===== Estratto del documento
La leggenda narra che un pesciolino origliò Shiva mentre illustrava alla moglie Paravati i segreti della meditazione, quindi nuotò per le acque del mondo, testando su di sé gli insegnamenti della divinità. Dopo aver girato in lungo e in largo la Terra, grazie al percorso evolutivo della disciplina, si trasformò in uomo e diventò il primo yogin (colui che pratica lo Yoga) in assoluto. Questa favola antica, che intrattiene i bambini in Oriente, è la dimostrazione di quanto le origini della pratica si perdano nella notte dei tempi. Le prime testimonianze arrivano dall’India sotto forma di disegni su tavolette e sigilli del 5000 a.c. Inizialmente il Maestro insegnava lo Yoga al discepolo esclusivamente in forma orale, i primi reperti scritti sull’argomento risalgono al 3000 a.c.
Con il termine “Yoga” s’intende quell’insieme di tecniche meditative che vanno ad esplorare la natura di ogni animo, per raggiungere una maggior consapevolezza di sé ed essere in grado di gestire le emozioni. L’avvento del ventunesimo secolo fa sì che questa disciplina, che ha radici orientali, inizi ad esser praticata un po’ ovunque. Quindi cominciano ad esser presi in considerazione i molteplici benefici che se ne possono trarre. L’enorme diffusione in Occidente ha permesso che lo Yoga fosse anche oggetto di indagine scientifica, non può esser definito come la panacea di tutti i mali, né un medicinale (nessun insegnante ve ne parlerebbe in tal modo), tuttavia gli vengono riconosciute interessanti potenzialità per favorire il benessere.
Alla base della disciplina ci sono posizioni, che da fuori, potrebbero risultare contorte. Questo aspetto potrebbe far pensare allo Yoga come qualcosa di non inclusivo, specialmente per le persone con disabilità. A sfatare questo mito ci pensa Gian Piero Carezzato – diplomatosi insegnante nel 2008 con una tesi su Yoga e disabilità – che insegna a Milano, presso il centro “Yogabile”, la cultura e il rispetto del limite attraverso la meditazione: “Ricordiamoci che la disabilità è qualcosa di culturale, se non ci fossero pressioni da parte del mondo esterno che ci fanno sentire diversi, non avremmo alcun disagio da dover gestire interiormente. E non mi riferisco solo alla disabilità di nascita, ma a tutte le disabilità che riguardano tutti gli esseri umani che, non sentendosi accettati per quello che sono, vengono ‘giudicati diversi’, in quanto non aderenti a una ‘forma’ omologata.
Lo yoga mi ha insegnato che è sbagliato farsi ‘definire’ da qualcosa che è esterno a noi. Tutto ciò di cui noi abbiamo bisogno per sentirci bene è dentro di noi, è in noi, siamo noi, con tutte le nostre differenze che sono ricchezza”.
Infatti, in presenza di una disabilità, la pratica dello Yoga può trovare applicazioni sorprendenti: la disciplina insegna proprio l’unione – significato della radice “Yuj” – come strumento inclusivo che valorizza le differenze di ognuno nel suo insieme, assecondando ogni limite, per trarne un determinato valore aggiunto. Il corpo viene concepito come un tempio e la pratica costante aiuta a fare un viaggio introspettivo per conoscersi ed accettarsi, fino a raggiungere l’armonia interiore. Yoga è cognizione del movimento in accordo con il respiro, progressione nel rispetto delle limitazioni che tutti noi, in maniera diversa, possediamo. Entrare in contatto con le proprie debolezze e farne un punto di forza è alla base della resilienza, un percorso lungo e tortuoso che non ha barriere ma ostacoli da superare. Non necessariamente di natura fisica.
==========
===== Materiale fornito
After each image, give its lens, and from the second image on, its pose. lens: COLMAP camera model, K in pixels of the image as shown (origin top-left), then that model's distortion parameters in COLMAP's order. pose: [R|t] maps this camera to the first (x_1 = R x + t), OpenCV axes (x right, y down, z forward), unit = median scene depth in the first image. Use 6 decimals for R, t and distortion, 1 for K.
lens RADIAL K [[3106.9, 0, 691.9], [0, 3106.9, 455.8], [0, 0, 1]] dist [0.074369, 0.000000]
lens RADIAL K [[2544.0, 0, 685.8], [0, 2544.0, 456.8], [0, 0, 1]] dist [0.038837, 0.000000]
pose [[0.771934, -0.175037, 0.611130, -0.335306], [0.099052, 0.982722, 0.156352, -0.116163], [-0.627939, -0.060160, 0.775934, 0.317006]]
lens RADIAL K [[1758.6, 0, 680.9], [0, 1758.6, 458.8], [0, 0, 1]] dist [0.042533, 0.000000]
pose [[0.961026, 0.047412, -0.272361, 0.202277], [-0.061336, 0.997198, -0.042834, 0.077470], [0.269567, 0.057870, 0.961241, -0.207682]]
==========
===== Materiale fornito
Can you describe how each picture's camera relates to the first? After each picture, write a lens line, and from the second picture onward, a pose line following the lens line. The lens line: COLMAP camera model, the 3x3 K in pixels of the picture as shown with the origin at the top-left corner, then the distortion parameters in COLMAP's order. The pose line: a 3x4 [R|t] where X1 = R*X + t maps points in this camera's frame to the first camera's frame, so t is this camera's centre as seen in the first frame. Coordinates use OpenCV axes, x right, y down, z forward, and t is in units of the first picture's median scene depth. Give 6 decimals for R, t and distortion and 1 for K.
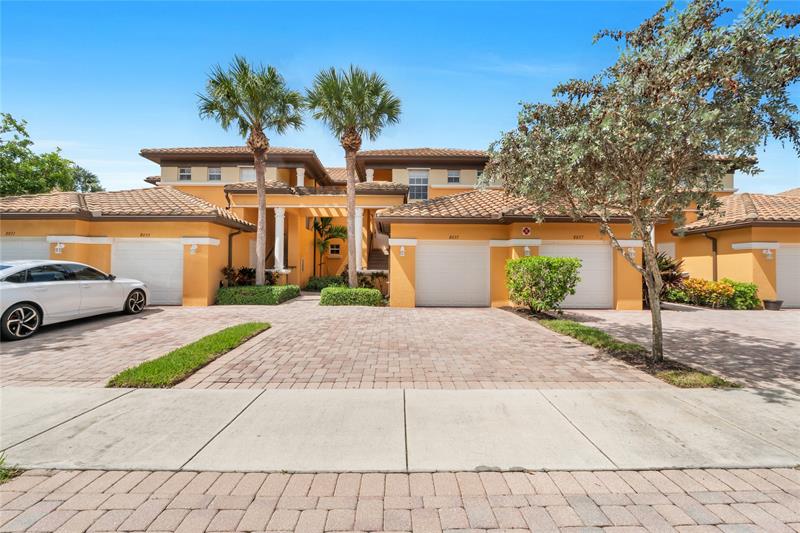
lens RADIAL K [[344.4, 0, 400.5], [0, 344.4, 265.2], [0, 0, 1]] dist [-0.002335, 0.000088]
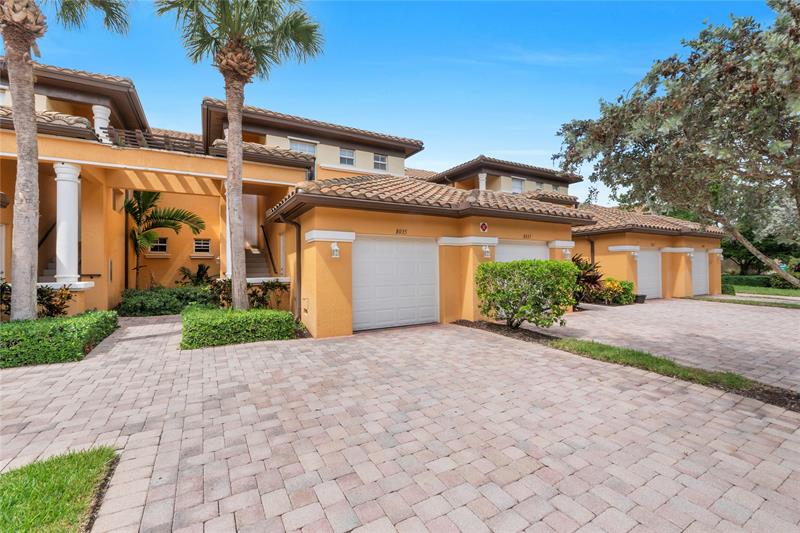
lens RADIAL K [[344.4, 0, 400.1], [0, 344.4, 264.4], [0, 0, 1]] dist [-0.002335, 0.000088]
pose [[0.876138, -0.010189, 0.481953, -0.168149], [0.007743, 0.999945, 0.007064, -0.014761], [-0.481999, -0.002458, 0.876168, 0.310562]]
==========
Compito A:
Ricopia dal testo sullo Yoga il passo che va da "Alla base della disciplina" fino a "una ‘forma’ omologata." compreso.
Compito B:
Rispondi alle seguenti domande sul testo sullo Yoga.
(i) A quando risalgono i primi reperti scritti sull'argomento?
(ii) In quale città insegna Gian Piero Carezzato?
(iii) Qual è il significato della radice "Yuj"?
Compito C:
Elenca tutti gli anni indicati nel testo sullo Yoga.

Risposta A:
Alla base della disciplina ci sono posizioni, che da fuori, potrebbero risultare contorte. Questo aspetto potrebbe far pensare allo Yoga come qualcosa di non inclusivo, specialmente per le persone con disabilità. A sfatare questo mito ci pensa Gian Piero Carezzato – diplomatosi insegnante nel 2008 con una tesi su Yoga e disabilità – che insegna a Milano, presso il centro “Yogabile”, la cultura e il rispetto del limite attraverso la meditazione: “Ricordiamoci che la disabilità è qualcosa di culturale, se non ci fossero pressioni da parte del mondo esterno che ci fanno sentire diversi, non avremmo alcun disagio da dover gestire interiormente. E non mi riferisco solo alla disabilità di nascita, ma a tutte le disabilità che riguardano tutti gli esseri umani che, non sentendosi accettati per quello che sono, vengono ‘giudicati diversi’, in quanto non aderenti a una ‘forma’ omologata.

Risposta B:
(i) Al 3000 a.c.
(ii) A Milano.
(iii) L'unione.

Risposta C:
5000 a.c.
3000 a.c.
2008